For purposes of this article, a sample partnership agreement taken from a large Northeastern law firm has been selected as an illustration. The following language is copied directly from that agreement:
3.02 Additional Contributions to Capital: In addition to the amounts referred to in Section 3.01, hereof, the Partners shall contribute such sums of money as and when the same shall be required to meet the costs and expenses of all business activities with respect to the Partnership and to pay for property to be purchased or leased by the Partnership and when the purchase price or rental therefore shall be due and payable, and to pay all other costs and expenses incurred by the Partnership in connection with the other activities of the Partnership. Such contributions shall be made by each Partner in the same proportion as their respective required capital accounts in the Partnership, as set forth on Schedule 2 annexed hereto, bear each to the other. The Management Committee of the Partnership shall determine from time to time the capital requirements of the Partnership.
3.03 Withdrawals: The Partners may, from time to time, withdraw their capital contributions, in whole or in part, only with the express consent of the Management Committee of the Partnership.
3.04 Capital Accounts: An individual capital account shall be maintained for each Partner.
3.05 Extraordinary Losses: Uninsured losses of the Partnership arising from fire, theft, malpractice, third party claims or judgments against the Partnership or otherwise, which by their size or nature would be deemed extraordinary, will be borrowed by the Partnership from a lending institution (to the extent such loan or loans are available) and be charged against the annual profits of the Partnership as and when such loans are repaid. In the event and to the extent that such loan or loans are not so available, such amounts will be charged directly against the capital accounts of each Partner in the same proportion their respective required capital accounts in the Partnership, as set forth on Schedule 2, bear to the other.

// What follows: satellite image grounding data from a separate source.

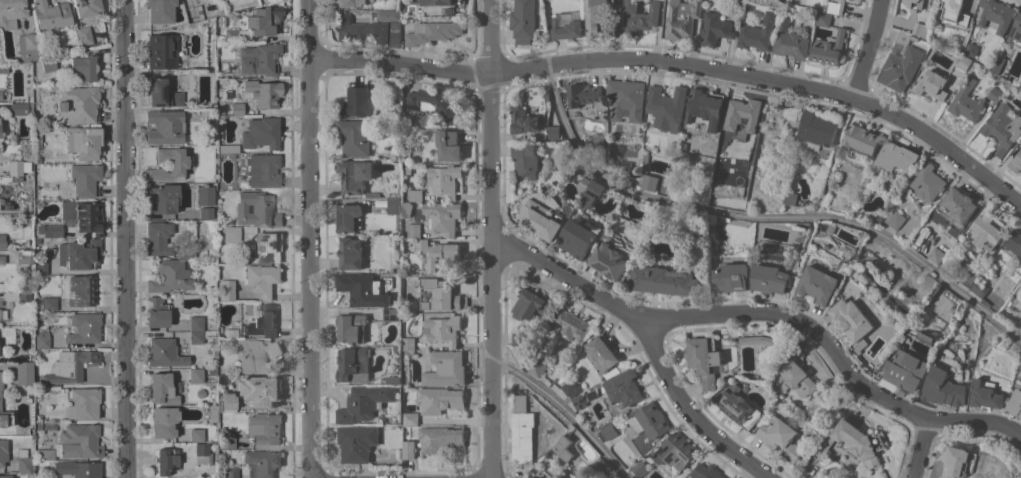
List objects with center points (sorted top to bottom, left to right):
building: (784, 1)
building: (350, 2)
building: (439, 2)
building: (736, 4)
building: (915, 4)
building: (837, 6)
building: (87, 8)
building: (160, 10)
building: (11, 13)
building: (957, 13)
building: (996, 13)
building: (51, 15)
building: (595, 16)
building: (641, 16)
building: (683, 17)
building: (823, 18)
building: (524, 20)
building: (785, 23)
building: (256, 24)
building: (568, 24)
building: (359, 28)
building: (716, 28)
building: (921, 28)
building: (1016, 30)
building: (432, 31)
building: (84, 32)
building: (759, 32)
building: (905, 37)
building: (394, 41)
building: (792, 43)
building: (27, 47)
building: (829, 47)
road: (867, 50)
building: (947, 50)
building: (162, 51)
building: (259, 59)
building: (963, 61)
building: (998, 63)
building: (48, 64)
road: (680, 66)
building: (901, 67)
building: (3, 68)
building: (84, 68)
building: (932, 83)
building: (1020, 83)
building: (191, 86)
building: (1014, 88)
building: (262, 93)
building: (995, 93)
building: (163, 94)
building: (228, 94)
building: (0, 95)
building: (547, 96)
building: (587, 96)
building: (628, 99)
building: (358, 101)
building: (967, 101)
building: (434, 102)
building: (78, 104)
building: (669, 107)
building: (21, 108)
building: (237, 109)
building: (705, 110)
building: (790, 112)
building: (744, 113)
building: (523, 119)
building: (164, 126)
building: (435, 126)
building: (1003, 127)
building: (817, 128)
building: (552, 131)
building: (261, 133)
building: (37, 136)
building: (356, 136)
building: (862, 139)
building: (83, 142)
building: (449, 144)
building: (228, 148)
building: (898, 156)
building: (526, 159)
building: (37, 160)
building: (646, 161)
building: (1016, 162)
building: (180, 164)
building: (14, 168)
building: (408, 168)
building: (263, 170)
building: (356, 174)
building: (15, 179)
building: (929, 180)
building: (81, 181)
building: (650, 181)
building: (439, 182)
building: (589, 189)
building: (373, 194)
building: (205, 195)
building: (790, 197)
building: (163, 198)
building: (394, 204)
building: (959, 207)
building: (407, 208)
building: (567, 208)
building: (256, 209)
building: (205, 213)
building: (83, 216)
building: (348, 216)
building: (443, 216)
road: (764, 216)
building: (27, 218)
building: (712, 218)
building: (540, 219)
building: (896, 219)
building: (831, 227)
building: (414, 229)
building: (987, 230)
building: (47, 231)
building: (232, 234)
building: (922, 234)
building: (158, 238)
road: (491, 238)
building: (577, 238)
road: (122, 239)
road: (309, 239)
building: (2, 241)
building: (422, 243)
building: (1015, 243)
building: (269, 246)
building: (796, 246)
building: (351, 252)
building: (936, 254)
building: (79, 255)
building: (443, 255)
building: (23, 257)
building: (2, 259)
building: (608, 260)
building: (40, 267)
building: (169, 276)
building: (732, 276)
building: (263, 278)
building: (771, 278)
building: (967, 278)
building: (664, 279)
building: (818, 283)
building: (365, 288)
building: (979, 288)
building: (227, 290)
building: (81, 291)
building: (441, 294)
building: (24, 295)
building: (49, 303)
building: (397, 303)
building: (532, 303)
building: (952, 308)
road: (767, 312)
building: (156, 313)
building: (392, 313)
building: (0, 314)
building: (38, 316)
building: (852, 318)
building: (263, 321)
building: (196, 323)
building: (571, 323)
building: (352, 327)
building: (83, 328)
building: (444, 328)
building: (196, 336)
building: (519, 338)
building: (41, 339)
building: (759, 339)
building: (409, 344)
building: (397, 348)
building: (539, 351)
building: (164, 353)
building: (602, 353)
building: (39, 354)
building: (255, 354)
building: (705, 359)
building: (355, 364)
building: (71, 366)
building: (537, 367)
building: (445, 368)
building: (906, 369)
building: (212, 372)
building: (23, 373)
building: (799, 374)
building: (195, 375)
building: (394, 379)
building: (1, 380)
building: (571, 386)
building: (625, 387)
building: (944, 387)
building: (783, 388)
building: (162, 389)
building: (260, 390)
building: (200, 393)
building: (592, 393)
building: (986, 393)
building: (440, 398)
building: (579, 400)
building: (365, 402)
building: (1015, 402)
building: (83, 403)
building: (226, 403)
building: (738, 405)
road: (568, 409)
road: (689, 412)
building: (212, 413)
building: (380, 413)
building: (410, 417)
building: (5, 419)
building: (650, 419)
building: (163, 421)
building: (38, 426)
building: (265, 427)
building: (523, 430)
building: (609, 430)
building: (196, 435)
building: (781, 436)
building: (225, 438)
building: (440, 438)
building: (357, 441)
building: (857, 441)
building: (79, 442)
building: (563, 446)
building: (409, 448)
road: (921, 448)
building: (677, 450)
building: (202, 453)
building: (44, 454)
building: (8, 455)
building: (166, 460)
building: (958, 461)
building: (263, 462)
building: (598, 463)
building: (639, 467)
building: (77, 469)
building: (230, 471)
building: (708, 471)
building: (5, 476)
building: (558, 476)
building: (534, 477)
building: (552, 477)
building: (641, 477)
building: (734, 477)
building: (736, 477)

Some few firms still require new partners to contribute capital which is calculated by a complicated formula and then used to "buy- out" existing partners. The new funds do not add anything to general working capital, which is the only reason for requiring capital from the initial founding partners. This archaic practice usually is found only in the very small firm or one where modern management practices are virtually nonexistent.
For many well managed firms, an initial capital contribution from the new partner(s) is not required. Working capital requirements are met from normal cash flow and periodic use of an open line of credit. Major purchases of equipment, facilities repair/renovation and expenses of a relocation are funded by a separately negotiated long term loan.
When arbitrary amounts are used, members of the partnership use their own self-generated criteria to decide how much a new partner will be required to contribute. The simplistic concept basically is "that a new partner is being allowed to have access to a profit generating entity and that there is a cost associated to that access, almost like buying a ticket to a closed party". Therefore, the present partners can justify charging any amount as a capital contribution from the newly admitted partner(s). The amount so determined has no relationship to anything other than perhaps to be relevant to previous year's decisions and the current economic state of the firm.
Some clarifying language should be added in this Section to indicate that the initial capital contribution referred to as Schedule 2 will be the minimum capital that must be maintained as long as the partner remains with the firm in an active status. In no event will an active partner be allowed to withdraw capital at any time that will reduce his respective capital account below this initial minimum.
A "capital call" for additional funds should have a more definitive date for timing of the contribution. For example, the wording should include "within 90 days" or "will be taken from the Partner's draw for the ensuing 90 days" under what is generally known as the "haircut" method of collecting the required amounts.
If, for some extraordinary reason, the partnership believes that capital accounts can be reduced, then there should be a pro-rata distribution to each partner in the same proportion as their respective capital accounts have to the total capital account. One of the first signs of potential internal dissension occurs when selective partners are allowed to withdraw their capital forcing the firm to operate solely with operating revenues and/or borrowings from the credit line to meet cash flow requirements. This becomes a prelude to financial disaster when these short term borrowings are used exclusively to fund partner draws/distributions.
Payment of interest on capital accounts has both pro and con arguments. Basically, the reason for payment of interest at a competitive rate is to compensate each partner for an investment in the firm when the funds theoretically could be invested alternatively.
Section 3.02 appears to be unduly cumbersome in language. The applicable portion of Section 3.01 should be added to this Section for clarity. Comments made above relating to the issue of additional capital requirements in Section 3.01 should be removed to this Section.
Maintenance of accurate capital accounts is paramount to building and maintaining trust among partners. The key to harmony among partners regarding this critical issue is to have concise language in the partnership agreement; to maintain accurate and timely records; and to ensure that every partner is treated fairly and equitably with respect to additions and withdrawals with no exceptions.
Consistent treatment in the handling of partnership capital accounts is vital to maintaining good partner relations. Nothing can cause internal fractions quicker than perceived favoritism relating to the admission or departure of a partner and the handling of that partner's financial agreement. The solution is consistency and fairness with strict adherence to the terms of the partnership documents with no exceptions.